The markets may have been right to extend cautious approval to the new fiscal agreement signed by European Union members (minus the United Kingdom) over the weekend, but it is worth wondering whether the celebrations are premature. Certainly, this eighth attempt at a solution goes further than the earlier ones in tightening fiscal discipline, putting more stringent oversight mechanisms in place and strengthening punitive measures for non-compliance. At the very least, these will ensure that debacles of the Greek kind — which involved sustained profligacy and outright budget fudging — do not recur. But the closer coordination and greater transparency of the treaty, though long overdue, may still fall well short of the kind of durable fiscal union that is required to contain the contagion of future indebtedness, with all its recessionary implications for the global economy.

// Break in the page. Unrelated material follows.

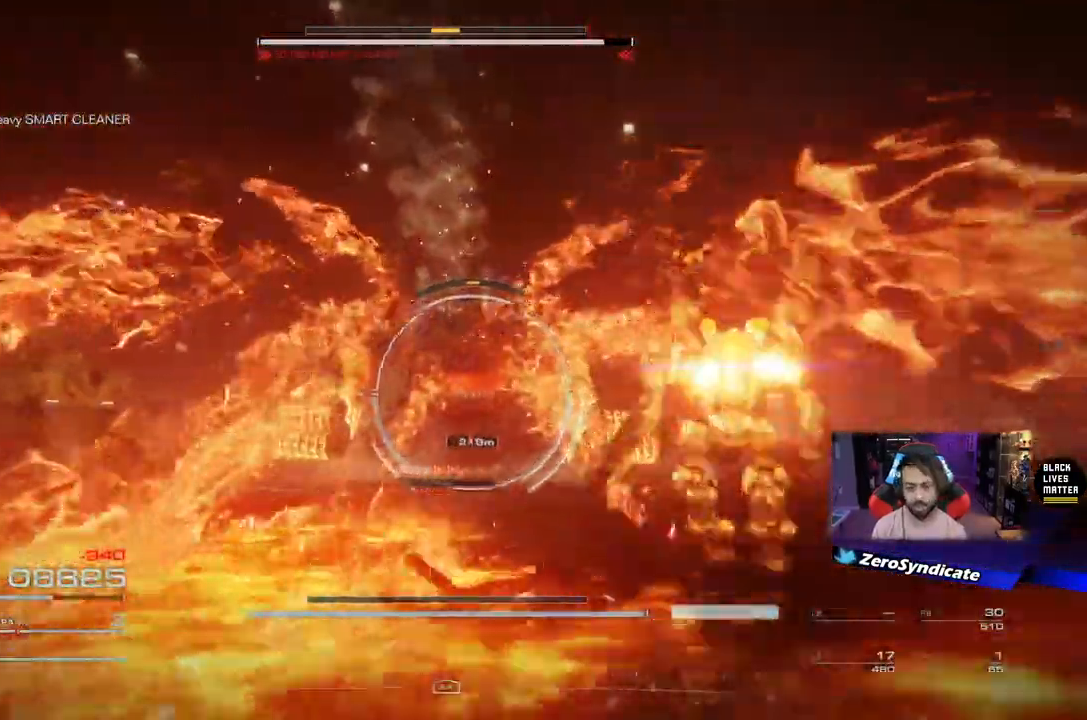
{"buttons": ["L2"], "left_stick": "up-right", "right_stick": "center", "events": []}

For one, in the absence of norms to transfer funds from richer to poorer countries, and of a lender of last resort, it is difficult to see how future crises can be handled. Thus, where it is easily possible for, say, the US government to bail out indebted California without stringent conditions, there are no such provisions in this latest pact, though the idea has been discussed ad nauseam . This is unlikely to enthuse private lenders, especially given the haircuts they have been forced to ensure. The continuing lack of assurances for bond-holders does not augur well for the ^ 1.1 trillion of euro-zone debt that falls due next years. The kind of strict conditions that German legislators imposed on Portugal, Italy, Greece and Spain have found an echo in the new fiscal rule for balanced or surplus budgeting in Friday morning’s agreement. Several commentators have already raised the question of whether this is advisable in paying off current debt or generating stimulus for growth. Meanwhile, there is widespread recognition that the $270 billion member-governments agreed to raise to help the International Monetary Fund assist indebted European nations is grossly inadequate to meet current needs.
Though this pact goes further than previous ones in addressing Europe’s crisis, many of its gains have inevitably been subsumed by the political drama of Britain’s refusal to endorse Friday’s treaty. Representing a non-euro country, UK Prime Minister David Cameron could easily justify refraining from handing over fiscal sovereignty to an external body — and, indeed, make the argument that the crisis has vindicated the UK’s decision to stay out of the currency union. But in the larger scheme of things, Cameron’s “perfidious Albion” act makes little difference other than to isolate Britain within Europe, the consequences of which are by no means clear yet. But the striking fact that the 10 non-euro countries have chosen to sign up is probably the strongest indication that, warts and all, the demise of the euro as a currency isn’t imminent anytime soon. For that, if nothing else, Nicholas Sarkozy and Angela Merkel can justifiably claim credit.